## 任务说明
请接着下面这段关于胺与碳二亚胺催化胍化反应机理的综述介绍往下续写，从其最后一句之后开始。

## 引文段落
-=-=-
研究室工作進展 Jun. 3rd, 2015
Mechanistic Considerations of the Catalytic Guanylation Reaction of Amines with Carbodiimides for Guanidine Synthesis
Ling Xu, Wen-Xiong Zhang,* and Zhenfeng Xi
Organometallics 2015, 34, 1787−1801 (Review).
Catalytic guanylation reaction of amines with carbodiimides has received the increasing attention because of the atom-economical preparation of guanidines since 2003. To date, more than forty catalysts including transition metals, main group and rare-earth metals have been designed and tested for the guanylation reaction to construct acyclic and cyclic guanidines. In this review, we present a mechanistic consideration on catalytic guanylation reaction of amines with carbodiimides for guanidine synthesis to elucidate its development and importance. Four different types of reaction mechanisms are well categorized: [2+2]-cycloaddition/protonation mechanism, insertion/protonation mechanism, activation of carbodiimide/nucleophilic addition/intramolecular protonation mechanism, and protonation/nucleophilic addition/disassociation mechanism. It is useful to understand this reaction processes and accelerate the rapid development in the related area to meet the needs of the growing guanidines.
-=-=-
## 所给数据行
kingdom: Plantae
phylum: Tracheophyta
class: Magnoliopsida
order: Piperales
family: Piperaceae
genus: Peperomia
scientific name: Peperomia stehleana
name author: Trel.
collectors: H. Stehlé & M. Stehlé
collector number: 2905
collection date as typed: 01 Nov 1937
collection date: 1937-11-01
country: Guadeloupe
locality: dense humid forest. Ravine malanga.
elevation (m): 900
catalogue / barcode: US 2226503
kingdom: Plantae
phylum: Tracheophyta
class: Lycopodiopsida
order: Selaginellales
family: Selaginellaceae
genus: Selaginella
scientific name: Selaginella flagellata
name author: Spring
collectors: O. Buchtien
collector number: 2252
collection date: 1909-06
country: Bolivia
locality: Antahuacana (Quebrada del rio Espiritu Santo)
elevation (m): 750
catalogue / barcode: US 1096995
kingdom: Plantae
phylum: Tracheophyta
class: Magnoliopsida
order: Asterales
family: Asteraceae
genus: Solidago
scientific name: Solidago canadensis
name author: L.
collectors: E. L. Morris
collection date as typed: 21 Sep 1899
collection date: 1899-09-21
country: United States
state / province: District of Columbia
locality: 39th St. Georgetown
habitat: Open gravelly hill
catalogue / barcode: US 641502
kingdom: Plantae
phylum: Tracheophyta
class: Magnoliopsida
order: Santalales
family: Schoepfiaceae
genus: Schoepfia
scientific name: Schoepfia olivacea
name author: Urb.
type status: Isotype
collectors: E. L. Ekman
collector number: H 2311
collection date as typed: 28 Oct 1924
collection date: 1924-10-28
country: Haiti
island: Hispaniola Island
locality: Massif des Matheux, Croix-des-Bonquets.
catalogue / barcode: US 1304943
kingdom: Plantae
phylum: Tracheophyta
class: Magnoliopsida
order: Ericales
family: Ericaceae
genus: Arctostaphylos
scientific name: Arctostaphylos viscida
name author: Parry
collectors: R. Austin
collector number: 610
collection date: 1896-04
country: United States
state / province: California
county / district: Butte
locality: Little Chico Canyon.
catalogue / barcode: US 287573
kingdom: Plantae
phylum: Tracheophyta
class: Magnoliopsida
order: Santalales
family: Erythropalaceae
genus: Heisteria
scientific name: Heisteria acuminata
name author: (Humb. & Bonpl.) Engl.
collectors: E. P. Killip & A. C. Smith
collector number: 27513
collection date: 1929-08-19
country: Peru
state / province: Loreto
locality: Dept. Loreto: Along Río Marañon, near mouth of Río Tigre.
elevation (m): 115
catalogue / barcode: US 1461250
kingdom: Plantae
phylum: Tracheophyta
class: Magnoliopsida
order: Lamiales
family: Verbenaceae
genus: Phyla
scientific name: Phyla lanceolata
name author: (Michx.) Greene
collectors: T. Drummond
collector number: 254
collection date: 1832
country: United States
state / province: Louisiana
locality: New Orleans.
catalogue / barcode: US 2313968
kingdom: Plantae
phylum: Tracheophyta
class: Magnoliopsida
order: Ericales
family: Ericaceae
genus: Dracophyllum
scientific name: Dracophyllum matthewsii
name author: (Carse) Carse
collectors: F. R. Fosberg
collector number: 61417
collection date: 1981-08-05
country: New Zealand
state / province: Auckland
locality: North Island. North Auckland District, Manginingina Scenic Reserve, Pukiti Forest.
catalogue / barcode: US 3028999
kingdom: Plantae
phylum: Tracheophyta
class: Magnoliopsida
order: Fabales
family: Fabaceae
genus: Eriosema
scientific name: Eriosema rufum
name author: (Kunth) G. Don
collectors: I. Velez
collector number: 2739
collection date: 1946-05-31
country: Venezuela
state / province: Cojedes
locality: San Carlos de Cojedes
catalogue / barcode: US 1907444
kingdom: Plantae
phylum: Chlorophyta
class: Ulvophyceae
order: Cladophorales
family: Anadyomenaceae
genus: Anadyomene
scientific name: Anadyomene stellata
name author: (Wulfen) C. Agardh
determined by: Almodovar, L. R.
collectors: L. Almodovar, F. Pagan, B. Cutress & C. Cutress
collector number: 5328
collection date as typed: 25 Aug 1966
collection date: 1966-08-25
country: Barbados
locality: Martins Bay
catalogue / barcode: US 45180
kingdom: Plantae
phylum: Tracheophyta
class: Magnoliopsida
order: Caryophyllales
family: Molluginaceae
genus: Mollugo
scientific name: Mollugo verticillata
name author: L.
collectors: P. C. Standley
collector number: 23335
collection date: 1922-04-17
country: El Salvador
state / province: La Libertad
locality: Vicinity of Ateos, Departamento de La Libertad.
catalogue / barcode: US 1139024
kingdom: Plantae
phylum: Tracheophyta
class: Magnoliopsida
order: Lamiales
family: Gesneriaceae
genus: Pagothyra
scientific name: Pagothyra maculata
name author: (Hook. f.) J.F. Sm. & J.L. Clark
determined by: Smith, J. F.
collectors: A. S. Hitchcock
-=-=-
## 作答区
亮點介紹
胍作為一類重要的含氮有機化合物,是許多生物活性物質的結構單元,同時也作為堿性催化劑在有機合成中有廣泛應用。胺對碳二亞胺的催化成胍(CGAC)反應,是一種直接的、原子經濟性的方法制備胍。因該反應的原子經濟性和胍的重要性,目前受到許多合成化學家和金屬有機化學家的廣泛關注。我們課題組在該領域做了系列的研究工作,例如: (1) 發現烷基鋁,Zn(OTf)2和稀土金屬催化劑等催化的高效合成胍的反應,并一鍋法高效構築了三氟甲基磺酸胍鹽;(2) 通過肼分子中N-N鍵的斷裂,實現了烷基锂催化的1,2-二芳基碳二亞胺的成胍反應構建胍;(3)無金屬催化劑的條件下三組分反應構建環狀胍。該系列成果發表在Organometallics 2009, 28, 882–887;Org. Biomol. Chem. 2010, 8, 1816–1820;Organometallics 2011, 30, 5278–5283;Org. Biomol. Chem. 2012, 10, 6266–6270(被OBC選為Cover Picture);Inorg. Chem. 2012, 51, 11941–11948;J. Org. Chem. 2014, 79, 12004–12009;Organometallics 2014, 33, 2784–2789;Org. Lett. 2014, 16, 6274–6277;Chem. Commun. 2015, 51, 254–265 ( Feature Article)。結合我們組和其他課題組的工作,從反應機理的角度詳細闡釋了該反應的發現,發展現狀與重要性。